→ Task item: Count the lines in the material below that contain the string "earned" with matching case, and reply with the number only.

Extracted page text
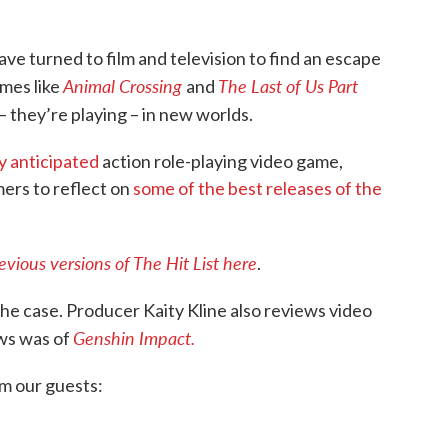
ve turned to film and television to find an escape
Animal Crossing
The Last of Us Part
ames like
and
 they’re playing – in new worlds.
ly anticipated
action role-playing video game,
amers to reflect on
some of the best releases of the
ious versions of The Hit List here
.
he case. Producer Kaity Kline also reviews video
Genshin Impact.
ews was of
om our guests:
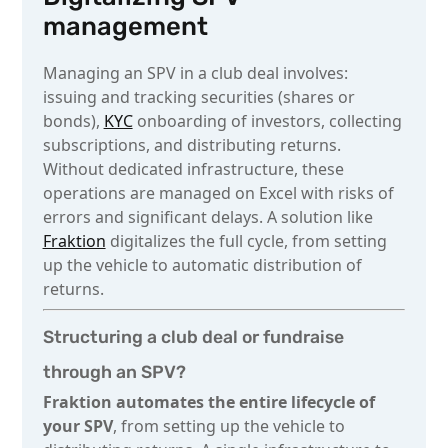
management
Managing an SPV in a club deal involves:
issuing and tracking securities (shares or
bonds),
KYC
onboarding of investors, collecting
subscriptions, and distributing returns.
Without dedicated infrastructure, these
operations are managed on Excel with risks of
errors and significant delays. A solution like
Fraktion
digitalizes the full cycle, from setting
up the vehicle to automatic distribution of
returns.
Structuring a club deal or fundraise
through an SPV?
Fraktion automates the entire lifecycle of
your SPV
, from setting up the vehicle to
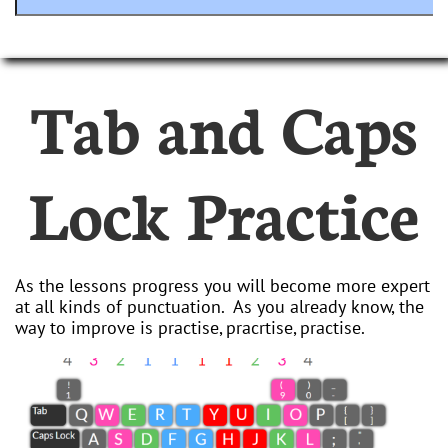
Tab and Caps
Lock Practice
As the lessons progress you will become more expert
at all kinds of punctuation. As you already know, the
way to improve is practise, pracrtise, practise.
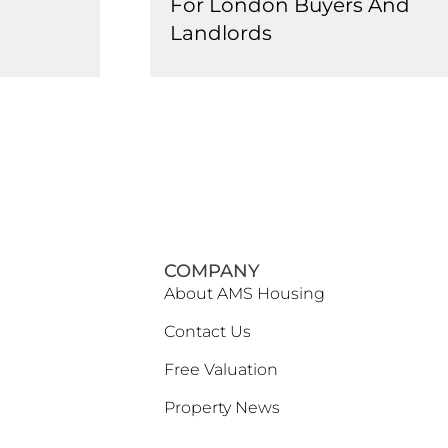
For London Buyers And
Landlords
COMPANY
About AMS Housing
Contact Us
Free Valuation
Property News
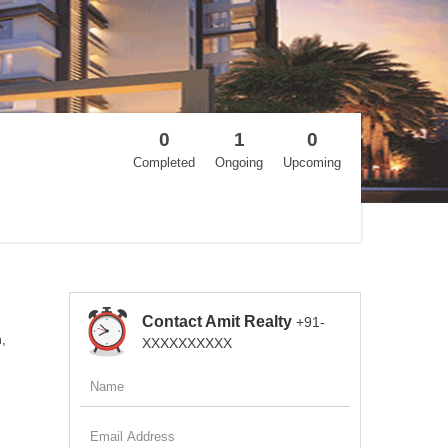
0
1
0
Completed
Ongoing
Upcoming
Contact Amit Realty
+91-
,
XXXXXXXXXX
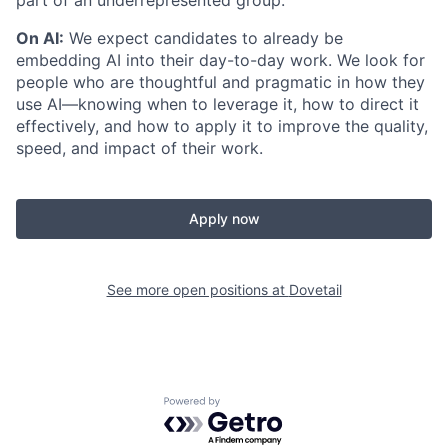
part of an underrepresented group.
On AI:
We expect candidates to already be
embedding AI into their day-to-day work. We look for
people who are thoughtful and pragmatic in how they
use AI—knowing when to leverage it, how to direct it
effectively, and how to apply it to improve the quality,
speed, and impact of their work.
Apply now
See more open positions at
Dovetail
Powered by Getro.com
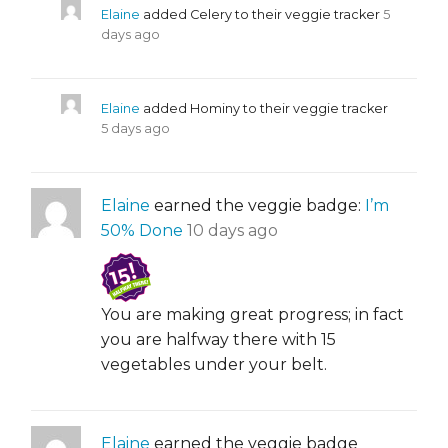
Elaine
added Celery to their veggie tracker
5
days ago
Elaine
added Hominy to their veggie tracker
5 days ago
Elaine
earned the veggie badge:
I’m
50% Done
10 days ago
You are making great progress; in fact
you are halfway there with 15
vegetables under your belt.
Elaine
earned the veggie badge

→ Written answer: 2